Optimizing Build-Time Hashtag Indexing

Published on 6/4/2025

TLDR:

Ever tried making a static site smart enough to filter articles by hashtags without breaking a sweat (or your server)? I did, and it was a hilarious, slightly frustrating, but ultimately successful (vibe) ride to build-time hashtag indexing. V0 generated some problems though and even it managed to bake the branch, but it saved me hours of hard work, so I guess vibe coding it was worth it 🚀


Using AI for design inspiration

So, I had this grand vision: a beautiful collection of articles, all neatly tucked away as MDX files in a Git repository (there will be another article that describes my blogs architecture and why I chose this approach). But here's the kicker – I wanted to filter them by hashtags. Easy, right? Just slap some tags on 'em.

Ah, but the devil's in the details 👹, especially when you're talking performance. My articles are static, meaning no fancy database queries.
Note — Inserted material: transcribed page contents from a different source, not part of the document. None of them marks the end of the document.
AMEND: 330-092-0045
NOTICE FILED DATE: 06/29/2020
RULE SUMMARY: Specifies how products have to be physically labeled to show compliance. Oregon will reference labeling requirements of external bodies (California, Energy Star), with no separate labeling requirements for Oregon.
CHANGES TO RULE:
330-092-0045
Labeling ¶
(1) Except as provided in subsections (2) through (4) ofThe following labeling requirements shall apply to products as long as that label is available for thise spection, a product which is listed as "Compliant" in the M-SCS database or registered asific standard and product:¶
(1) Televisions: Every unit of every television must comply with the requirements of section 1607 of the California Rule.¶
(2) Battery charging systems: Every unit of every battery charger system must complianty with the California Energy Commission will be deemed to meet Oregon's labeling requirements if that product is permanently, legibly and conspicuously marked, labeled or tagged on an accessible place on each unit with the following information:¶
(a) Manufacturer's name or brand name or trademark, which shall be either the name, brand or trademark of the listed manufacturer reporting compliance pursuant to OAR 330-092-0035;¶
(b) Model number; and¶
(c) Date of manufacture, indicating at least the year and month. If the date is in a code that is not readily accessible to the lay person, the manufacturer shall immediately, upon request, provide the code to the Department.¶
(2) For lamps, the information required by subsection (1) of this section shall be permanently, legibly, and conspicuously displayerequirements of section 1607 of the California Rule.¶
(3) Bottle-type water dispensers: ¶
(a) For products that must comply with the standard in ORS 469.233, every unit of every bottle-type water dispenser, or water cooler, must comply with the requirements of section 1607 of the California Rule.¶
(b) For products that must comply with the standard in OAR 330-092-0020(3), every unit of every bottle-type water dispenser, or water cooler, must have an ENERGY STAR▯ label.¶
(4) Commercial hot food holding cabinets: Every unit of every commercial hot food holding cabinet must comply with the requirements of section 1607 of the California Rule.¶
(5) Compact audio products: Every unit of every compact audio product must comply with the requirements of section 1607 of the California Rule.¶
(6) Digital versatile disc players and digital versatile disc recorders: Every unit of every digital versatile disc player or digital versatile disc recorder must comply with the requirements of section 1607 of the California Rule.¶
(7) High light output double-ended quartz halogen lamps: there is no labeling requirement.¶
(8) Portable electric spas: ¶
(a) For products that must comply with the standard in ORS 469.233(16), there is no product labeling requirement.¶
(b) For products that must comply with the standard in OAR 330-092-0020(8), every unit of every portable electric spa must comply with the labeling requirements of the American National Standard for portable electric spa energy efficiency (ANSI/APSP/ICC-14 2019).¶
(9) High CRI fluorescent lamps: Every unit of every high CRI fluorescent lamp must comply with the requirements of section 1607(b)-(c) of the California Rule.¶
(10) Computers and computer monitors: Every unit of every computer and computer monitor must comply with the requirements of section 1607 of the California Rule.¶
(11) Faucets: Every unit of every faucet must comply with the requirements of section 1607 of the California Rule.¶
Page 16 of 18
How do you filter a bazillion MDX files efficiently without making your users wait for an eternity? Let's ask AI and see what it comes up with.


The Prompt That Started It All (and the debates that followed)

My initial plea to the digital gods (okay, the AI) went something like this:

add hashtags support in article metadata, on article list it should be possible to filter by hashtag, before you implement anything figure out what would be most efficient way in terms of performance, since articles are just mdx files in git repository, so maybe we should support hashtags in file name somehow to make it easy to filter

The V0 came back with options:

  1. Hashtags in frontmatter + runtime filtering: "Clean metadata!" it chirped. "But we'll have to read all the files every single time someone wants to filter!"
  2. Hashtags in filename: "Super fast filtering!" but filenames are not very readable with this approach
  3. Frontmatter + build-time hashtag index: "Clean metadata and fast filtering! But it's a bit more complex to set up."

I went with option 3, since it was the most performant and flexible solution.

First problems

V0 decided to implement changes anyway, without waiting for my response. It implemented option 1, probably thinking I was a simpleton with five articles. I will deal with that later, since there was much bigger problem. My existing articles content vanished. Poof! Gone! "Don't you dare touch my words V0!" My articles are like my babies; you can dress 'em up in new metadata, but you can't rewrite their stories.

never modify content of articles, the text, you can modify metadata only. I prefer Option 3: Frontmatter + build-time hashtag index

V0 reimplemented logic, but it ignored my request to not modify content of articles. I had to react:

where is content of my articles you lost the content, I prefer hashtags written as actual #hashtag in metadata,

OK finally articles content was restored. Additionally more flexible hashtag format was added: #tag1 #tag2 or ["tag1", "tag2"]. The parser became smart enough to handle the # automatically. Crisis, mostly, averted 💪

Styling issue

Next, the aesthetics. My hashtag badges were practically invisible, like ninjas in a snowstorm – white text on a light background. Unacceptable!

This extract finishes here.